TDF attracts P645.58-B bids


The auction of the Bangko Sentral ng Pilipinas’ (BSP) term deposit facility (TDF) received higher demand than offer but rates were mixed ahead of Thursday’s Monetary Board policy meeting that most of the market expect will not change the benchmark rate.

The BSP offered P500 billion TDF volume this week, more than November 11’s P480 billion. Tenders amounted to P645.58 billion, higher than the previous week’s P622.44 billion.

The 7-day TDF was offered at P190 billion from P180 billion last week. The tenor attracted P230.85 billion compared to P225.19 billion on November 11. The average rate went up to 1.9813 percent from 1.9720 percent.

The 14-day TDF also has a higher offer this week of P310 billion from P300 billion previously. Tenders reached P414.73 billion, significantly higher than P297.24 billion last week. The yield fell to 1.9984 percent from 2.0138 percent last week.

The BSP has yet to return the 28-day TDF which was last offered on September 30.

The Monetary Board’s November 19 policy meeting is its second to the last for the year. The BSP has cut key rates by 175 basis points (bps) since February as a response to the COVID-19 pandemic. It has implemented other measures to ensure there is sufficient liquidity in the financial system during the health crisis.

ING Bank senior economist Nicholas Mapa said that despite all of the BSP’s efforts, the “Philippines remains mired in recession amidst an ongoing 10-month lockdown with the economy losing steam.”

 “Additional monetary policy will likely deliver only a marginal impact as the efficacy of monetary stimulus fades with any further easing likely akin to BSP pushing on a string.  Lack of consumer and

business confidence are the reasons behind weak loan demand with market flush with liquidity and rates at historic lows,” said Mapa in a commentary Wednesday.
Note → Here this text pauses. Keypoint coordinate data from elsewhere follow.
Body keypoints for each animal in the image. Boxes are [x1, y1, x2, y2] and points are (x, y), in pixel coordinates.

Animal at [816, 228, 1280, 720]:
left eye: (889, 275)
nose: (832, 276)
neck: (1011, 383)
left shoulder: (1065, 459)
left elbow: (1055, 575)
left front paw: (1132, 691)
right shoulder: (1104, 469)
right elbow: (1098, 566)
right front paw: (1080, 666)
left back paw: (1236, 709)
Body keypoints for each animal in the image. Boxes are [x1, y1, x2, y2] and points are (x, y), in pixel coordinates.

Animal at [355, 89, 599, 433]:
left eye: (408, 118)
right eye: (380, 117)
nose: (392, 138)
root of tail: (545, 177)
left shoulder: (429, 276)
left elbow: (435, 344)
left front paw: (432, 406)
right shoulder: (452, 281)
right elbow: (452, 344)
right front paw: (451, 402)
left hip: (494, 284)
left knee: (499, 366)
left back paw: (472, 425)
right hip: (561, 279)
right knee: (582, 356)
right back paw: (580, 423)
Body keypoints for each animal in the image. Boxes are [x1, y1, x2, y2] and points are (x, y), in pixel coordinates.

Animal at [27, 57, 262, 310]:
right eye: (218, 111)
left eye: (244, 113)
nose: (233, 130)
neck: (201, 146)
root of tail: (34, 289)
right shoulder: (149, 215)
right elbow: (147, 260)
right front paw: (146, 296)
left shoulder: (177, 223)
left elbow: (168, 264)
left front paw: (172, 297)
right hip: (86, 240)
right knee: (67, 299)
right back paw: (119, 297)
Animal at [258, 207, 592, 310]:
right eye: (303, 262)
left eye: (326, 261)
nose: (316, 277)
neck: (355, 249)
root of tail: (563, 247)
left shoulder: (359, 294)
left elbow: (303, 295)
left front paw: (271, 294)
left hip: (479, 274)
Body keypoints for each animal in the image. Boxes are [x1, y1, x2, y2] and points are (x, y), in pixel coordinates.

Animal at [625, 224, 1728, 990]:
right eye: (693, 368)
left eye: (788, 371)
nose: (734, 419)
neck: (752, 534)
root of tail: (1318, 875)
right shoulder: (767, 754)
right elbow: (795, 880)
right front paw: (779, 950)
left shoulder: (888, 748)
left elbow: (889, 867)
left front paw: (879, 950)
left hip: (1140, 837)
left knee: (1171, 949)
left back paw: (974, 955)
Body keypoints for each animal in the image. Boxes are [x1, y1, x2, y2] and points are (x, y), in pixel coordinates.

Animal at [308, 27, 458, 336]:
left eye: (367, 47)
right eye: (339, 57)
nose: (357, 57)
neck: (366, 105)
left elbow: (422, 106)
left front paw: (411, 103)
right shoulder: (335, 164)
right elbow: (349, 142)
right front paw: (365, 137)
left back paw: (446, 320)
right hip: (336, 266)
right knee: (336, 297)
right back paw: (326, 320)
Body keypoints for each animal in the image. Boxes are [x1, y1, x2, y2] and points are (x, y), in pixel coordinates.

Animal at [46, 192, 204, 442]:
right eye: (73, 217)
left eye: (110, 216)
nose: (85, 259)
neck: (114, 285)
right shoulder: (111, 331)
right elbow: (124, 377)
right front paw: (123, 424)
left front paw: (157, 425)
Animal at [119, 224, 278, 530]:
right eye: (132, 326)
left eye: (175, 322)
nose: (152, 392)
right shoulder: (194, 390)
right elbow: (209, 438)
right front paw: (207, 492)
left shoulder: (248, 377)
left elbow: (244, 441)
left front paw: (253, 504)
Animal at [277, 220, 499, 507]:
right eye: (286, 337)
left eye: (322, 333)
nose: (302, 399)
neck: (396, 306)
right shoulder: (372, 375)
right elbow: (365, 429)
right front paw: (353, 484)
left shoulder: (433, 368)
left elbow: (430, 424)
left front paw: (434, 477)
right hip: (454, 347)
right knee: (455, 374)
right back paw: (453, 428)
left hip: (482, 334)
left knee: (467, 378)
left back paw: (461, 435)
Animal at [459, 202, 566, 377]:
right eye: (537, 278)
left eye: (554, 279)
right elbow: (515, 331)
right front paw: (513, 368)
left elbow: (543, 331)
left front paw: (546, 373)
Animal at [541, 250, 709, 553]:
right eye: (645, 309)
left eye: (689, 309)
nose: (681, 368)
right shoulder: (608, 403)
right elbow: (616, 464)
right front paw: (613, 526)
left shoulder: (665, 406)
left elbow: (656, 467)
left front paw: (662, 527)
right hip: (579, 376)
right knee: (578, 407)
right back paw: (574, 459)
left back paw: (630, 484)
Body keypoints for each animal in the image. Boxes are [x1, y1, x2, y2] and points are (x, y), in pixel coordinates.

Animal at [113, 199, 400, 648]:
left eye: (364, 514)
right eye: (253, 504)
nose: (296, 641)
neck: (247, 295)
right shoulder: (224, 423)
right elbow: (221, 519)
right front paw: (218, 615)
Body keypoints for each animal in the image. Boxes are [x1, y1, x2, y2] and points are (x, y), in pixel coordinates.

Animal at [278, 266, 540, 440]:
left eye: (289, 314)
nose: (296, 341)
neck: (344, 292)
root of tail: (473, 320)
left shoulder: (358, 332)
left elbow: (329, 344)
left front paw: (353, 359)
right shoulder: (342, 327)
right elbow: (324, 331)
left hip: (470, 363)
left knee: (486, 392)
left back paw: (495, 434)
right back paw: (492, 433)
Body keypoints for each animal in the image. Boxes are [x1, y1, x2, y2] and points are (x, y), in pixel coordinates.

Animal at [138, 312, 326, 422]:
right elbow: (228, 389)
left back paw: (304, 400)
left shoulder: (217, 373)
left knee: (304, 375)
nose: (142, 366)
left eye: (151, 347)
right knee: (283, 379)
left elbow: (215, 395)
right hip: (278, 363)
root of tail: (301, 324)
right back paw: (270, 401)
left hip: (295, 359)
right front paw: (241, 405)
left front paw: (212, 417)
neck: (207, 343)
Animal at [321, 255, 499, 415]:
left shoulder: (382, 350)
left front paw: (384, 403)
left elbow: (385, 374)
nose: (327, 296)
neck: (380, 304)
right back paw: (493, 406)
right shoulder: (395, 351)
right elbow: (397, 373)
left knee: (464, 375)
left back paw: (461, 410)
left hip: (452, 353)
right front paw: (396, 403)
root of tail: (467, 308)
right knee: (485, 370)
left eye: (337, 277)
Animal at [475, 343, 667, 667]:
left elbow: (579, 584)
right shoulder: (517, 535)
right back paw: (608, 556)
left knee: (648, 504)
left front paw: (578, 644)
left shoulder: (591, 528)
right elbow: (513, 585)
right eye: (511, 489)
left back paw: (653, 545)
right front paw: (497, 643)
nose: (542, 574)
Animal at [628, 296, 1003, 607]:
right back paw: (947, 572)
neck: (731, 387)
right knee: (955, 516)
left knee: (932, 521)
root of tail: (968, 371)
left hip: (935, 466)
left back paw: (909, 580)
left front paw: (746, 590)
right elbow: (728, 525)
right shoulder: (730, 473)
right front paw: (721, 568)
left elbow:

Mapa said the BSP will likely continue to “pause” from its rates’ cutting spree to “limit a deepening of

negative real policy rates” of 2.25 percent versus an inflation rate of 2.5 percent. But, he added, “(we) do not discount Governor (Benjamin) Diokno opting to provide some form of easing, either via a reduction in reserve requirements (RR) or a surprise 25 basis points (bps) rate cut, to provide token stimulus amidst fiscal policy’s cost cutting efforts.”     

He thinks the BSP is “under pressure to do something”.

 “BSP’s current real policy rates are now negative (-0.25 percent), which would generally force most central banks to pause from pushing policy rates further into the red.  We’ve also noted that additional conventional monetary policy easing may have a limited impact on bank lending with anemic loan growth tied more to lack of demand rather than lack of access,” said Mapa.

 “Nonetheless, faced with dimming growth prospects and recognizing that fiscal help is not likely coming in the next few months, BSP Governor Diokno may be under pressure to provide whatever form of stimulus he can muster, although we are not optimistic it will do much in terms of stimulating loan growth.  The recent spate of typhoons ensures that fourth quarter GDP will contract more severely than the third quarter drop of 11.5 percent, a development that BSP is likely taking into account ahead of its decision,” said Mapa.